* [INPUT MATERIAL]:
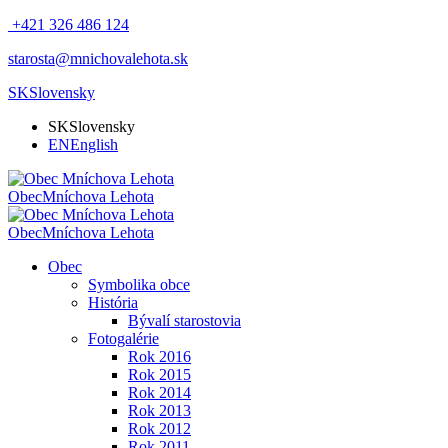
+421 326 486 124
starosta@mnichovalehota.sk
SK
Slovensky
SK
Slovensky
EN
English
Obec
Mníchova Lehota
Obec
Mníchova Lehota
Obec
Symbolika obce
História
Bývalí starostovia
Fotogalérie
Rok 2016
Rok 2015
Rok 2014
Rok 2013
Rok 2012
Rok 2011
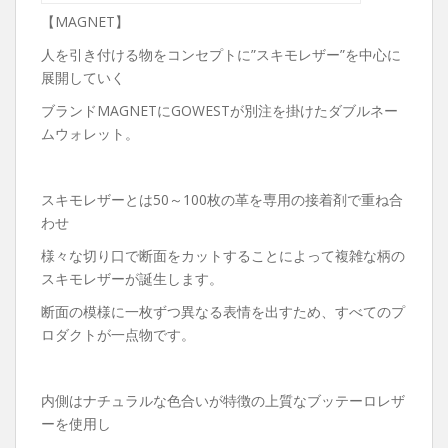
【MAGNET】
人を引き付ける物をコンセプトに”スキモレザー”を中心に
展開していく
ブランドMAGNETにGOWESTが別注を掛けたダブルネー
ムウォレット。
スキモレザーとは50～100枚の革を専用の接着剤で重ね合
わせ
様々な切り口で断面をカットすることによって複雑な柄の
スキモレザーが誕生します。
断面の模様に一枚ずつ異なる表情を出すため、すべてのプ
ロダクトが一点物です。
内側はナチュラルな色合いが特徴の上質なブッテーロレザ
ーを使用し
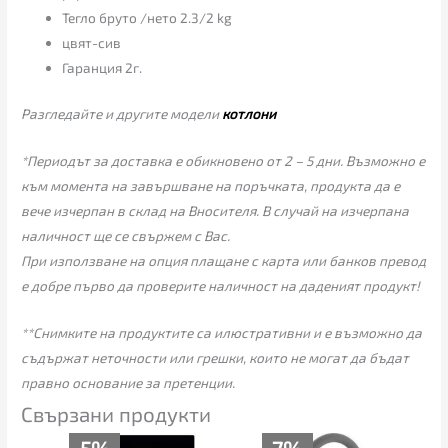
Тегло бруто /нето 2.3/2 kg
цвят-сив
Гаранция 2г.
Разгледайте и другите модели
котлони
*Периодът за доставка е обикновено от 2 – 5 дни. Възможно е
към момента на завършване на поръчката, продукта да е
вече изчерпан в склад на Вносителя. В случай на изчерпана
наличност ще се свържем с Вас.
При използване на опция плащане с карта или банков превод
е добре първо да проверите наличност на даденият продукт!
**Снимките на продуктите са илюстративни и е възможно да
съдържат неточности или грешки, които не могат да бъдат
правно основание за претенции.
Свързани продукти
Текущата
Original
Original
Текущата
==
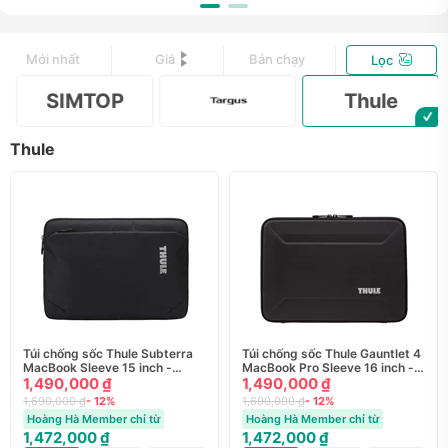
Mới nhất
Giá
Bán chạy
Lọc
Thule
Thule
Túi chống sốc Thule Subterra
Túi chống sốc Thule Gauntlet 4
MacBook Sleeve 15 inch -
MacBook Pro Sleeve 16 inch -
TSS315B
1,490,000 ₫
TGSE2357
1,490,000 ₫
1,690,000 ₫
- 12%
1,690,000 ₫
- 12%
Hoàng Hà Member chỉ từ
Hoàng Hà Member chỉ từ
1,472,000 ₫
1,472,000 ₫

* [TASK PROMPT]: Copy every line from the material in which the word "Thule" can be found.

* [RESULT OF THIS TASK]:
Thule
Thule
Túi chống sốc Thule Subterra
Túi chống sốc Thule Gauntlet 4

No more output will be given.